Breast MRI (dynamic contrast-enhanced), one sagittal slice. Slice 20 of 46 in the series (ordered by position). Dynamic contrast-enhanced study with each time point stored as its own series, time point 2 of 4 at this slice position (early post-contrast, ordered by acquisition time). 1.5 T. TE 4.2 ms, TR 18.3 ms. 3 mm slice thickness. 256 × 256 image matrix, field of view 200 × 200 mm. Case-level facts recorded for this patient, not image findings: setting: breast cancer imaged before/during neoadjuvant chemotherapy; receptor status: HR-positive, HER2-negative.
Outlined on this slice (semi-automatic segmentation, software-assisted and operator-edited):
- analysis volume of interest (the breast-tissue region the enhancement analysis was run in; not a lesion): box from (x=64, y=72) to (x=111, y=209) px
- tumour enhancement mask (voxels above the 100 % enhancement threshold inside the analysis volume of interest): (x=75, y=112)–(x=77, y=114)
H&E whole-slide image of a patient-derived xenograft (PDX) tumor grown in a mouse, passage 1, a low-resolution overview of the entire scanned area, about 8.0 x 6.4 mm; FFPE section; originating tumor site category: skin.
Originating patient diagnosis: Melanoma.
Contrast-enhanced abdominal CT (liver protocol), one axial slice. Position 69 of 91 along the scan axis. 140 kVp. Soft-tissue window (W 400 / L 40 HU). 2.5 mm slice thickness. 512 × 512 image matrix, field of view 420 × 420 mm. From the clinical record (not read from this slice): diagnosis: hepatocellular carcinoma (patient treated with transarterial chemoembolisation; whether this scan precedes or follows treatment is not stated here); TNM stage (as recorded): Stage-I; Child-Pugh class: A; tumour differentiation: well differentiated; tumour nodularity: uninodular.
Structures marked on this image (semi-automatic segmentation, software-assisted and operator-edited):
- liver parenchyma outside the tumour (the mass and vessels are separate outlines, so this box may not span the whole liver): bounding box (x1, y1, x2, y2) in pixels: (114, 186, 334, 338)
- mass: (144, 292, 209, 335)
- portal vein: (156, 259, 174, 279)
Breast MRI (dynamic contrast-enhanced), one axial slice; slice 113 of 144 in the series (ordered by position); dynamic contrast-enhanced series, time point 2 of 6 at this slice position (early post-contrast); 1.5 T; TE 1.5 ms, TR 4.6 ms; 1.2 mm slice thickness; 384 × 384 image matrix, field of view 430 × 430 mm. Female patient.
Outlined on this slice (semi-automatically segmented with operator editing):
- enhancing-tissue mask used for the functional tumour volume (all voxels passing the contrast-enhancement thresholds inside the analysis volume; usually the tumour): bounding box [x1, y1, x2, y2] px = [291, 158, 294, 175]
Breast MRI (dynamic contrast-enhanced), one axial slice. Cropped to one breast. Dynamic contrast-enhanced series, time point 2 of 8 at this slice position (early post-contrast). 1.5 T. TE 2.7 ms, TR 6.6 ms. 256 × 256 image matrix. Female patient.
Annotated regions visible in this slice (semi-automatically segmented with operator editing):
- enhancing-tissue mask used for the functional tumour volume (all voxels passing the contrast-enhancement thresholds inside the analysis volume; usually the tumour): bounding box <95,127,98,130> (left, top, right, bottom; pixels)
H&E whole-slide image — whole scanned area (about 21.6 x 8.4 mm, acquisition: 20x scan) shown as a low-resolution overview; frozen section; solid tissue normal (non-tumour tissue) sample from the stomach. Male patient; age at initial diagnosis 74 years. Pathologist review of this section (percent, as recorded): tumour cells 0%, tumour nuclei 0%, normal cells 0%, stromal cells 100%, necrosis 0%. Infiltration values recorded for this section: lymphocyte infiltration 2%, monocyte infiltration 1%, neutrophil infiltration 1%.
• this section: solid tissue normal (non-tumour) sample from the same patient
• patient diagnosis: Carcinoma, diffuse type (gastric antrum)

○ ○ ○ ○ ○ ○ ○

TASK DETAILS. Go to the line with "- liver parenchyma" in the entries above and repeat every line from there through the line with "- portal vein: (156, 259, 174, 279)", exactly and with no other text.

EXERCISE ANSWER.
- liver parenchyma outside the tumour (the mass and vessels are separate outlines, so this box may not span the whole liver): bounding box (x1, y1, x2, y2) in pixels: (114, 186, 334, 338)
- mass: (144, 292, 209, 335)
- portal vein: (156, 259, 174, 279)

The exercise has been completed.